═══ Input data ═══

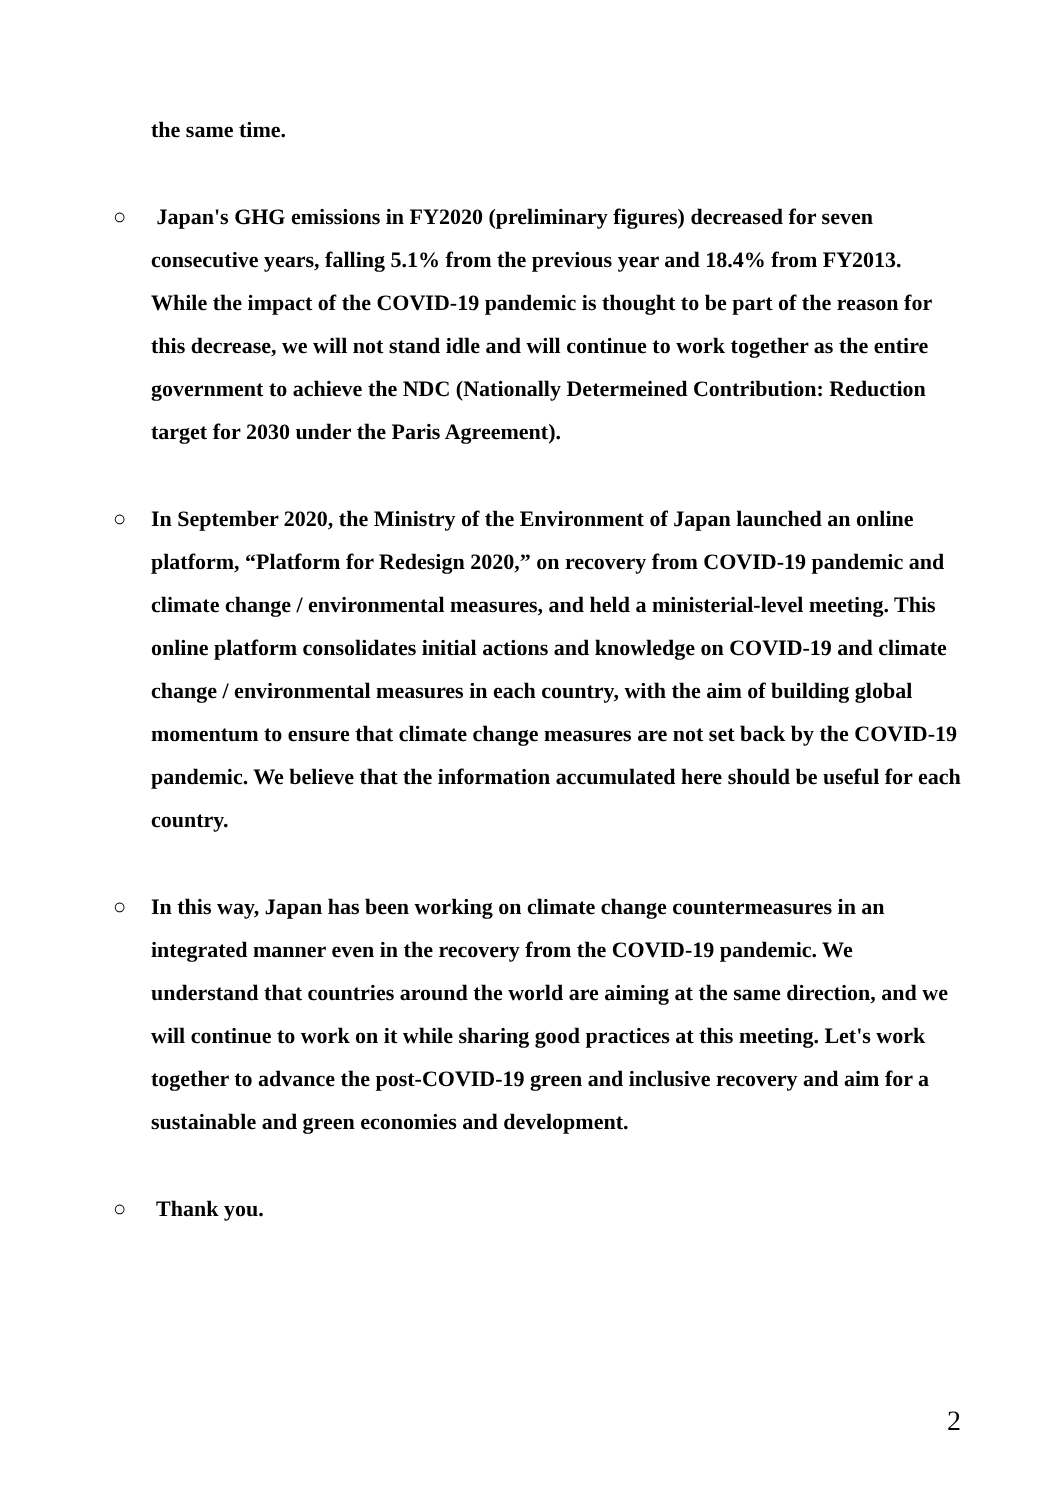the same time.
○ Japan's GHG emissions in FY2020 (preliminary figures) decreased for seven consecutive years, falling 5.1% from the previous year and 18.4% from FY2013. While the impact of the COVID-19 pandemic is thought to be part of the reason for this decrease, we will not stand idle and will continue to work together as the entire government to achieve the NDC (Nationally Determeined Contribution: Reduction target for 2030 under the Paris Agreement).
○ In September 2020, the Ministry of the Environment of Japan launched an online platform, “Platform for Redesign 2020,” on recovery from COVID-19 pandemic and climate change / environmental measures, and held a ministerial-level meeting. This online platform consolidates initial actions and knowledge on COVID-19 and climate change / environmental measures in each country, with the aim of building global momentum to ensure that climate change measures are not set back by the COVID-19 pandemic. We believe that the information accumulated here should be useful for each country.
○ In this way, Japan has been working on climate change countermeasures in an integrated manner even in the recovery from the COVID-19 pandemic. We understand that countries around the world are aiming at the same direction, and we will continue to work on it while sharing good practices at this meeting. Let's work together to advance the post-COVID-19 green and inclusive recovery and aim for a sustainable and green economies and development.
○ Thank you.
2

═══

• Exercise: Only the records, copied exactly and free of pictures, belong in the answer.

• The completed task:
the same time.
○ Japan's GHG emissions in FY2020 (preliminary figures) decreased for seven consecutive years, falling 5.1% from the previous year and 18.4% from FY2013. While the impact of the COVID-19 pandemic is thought to be part of the reason for this decrease, we will not stand idle and will continue to work together as the entire government to achieve the NDC (Nationally Determeined Contribution: Reduction target for 2030 under the Paris Agreement).
○ In September 2020, the Ministry of the Environment of Japan launched an online platform, “Platform for Redesign 2020,” on recovery from COVID-19 pandemic and climate change / environmental measures, and held a ministerial-level meeting. This online platform consolidates initial actions and knowledge on COVID-19 and climate change / environmental measures in each country, with the aim of building global momentum to ensure that climate change measures are not set back by the COVID-19 pandemic. We believe that the information accumulated here should be useful for each country.
○ In this way, Japan has been working on climate change countermeasures in an integrated manner even in the recovery from the COVID-19 pandemic. We understand that countries around the world are aiming at the same direction, and we will continue to work on it while sharing good practices at this meeting. Let's work together to advance the post-COVID-19 green and inclusive recovery and aim for a sustainable and green economies and development.
○ Thank you.
2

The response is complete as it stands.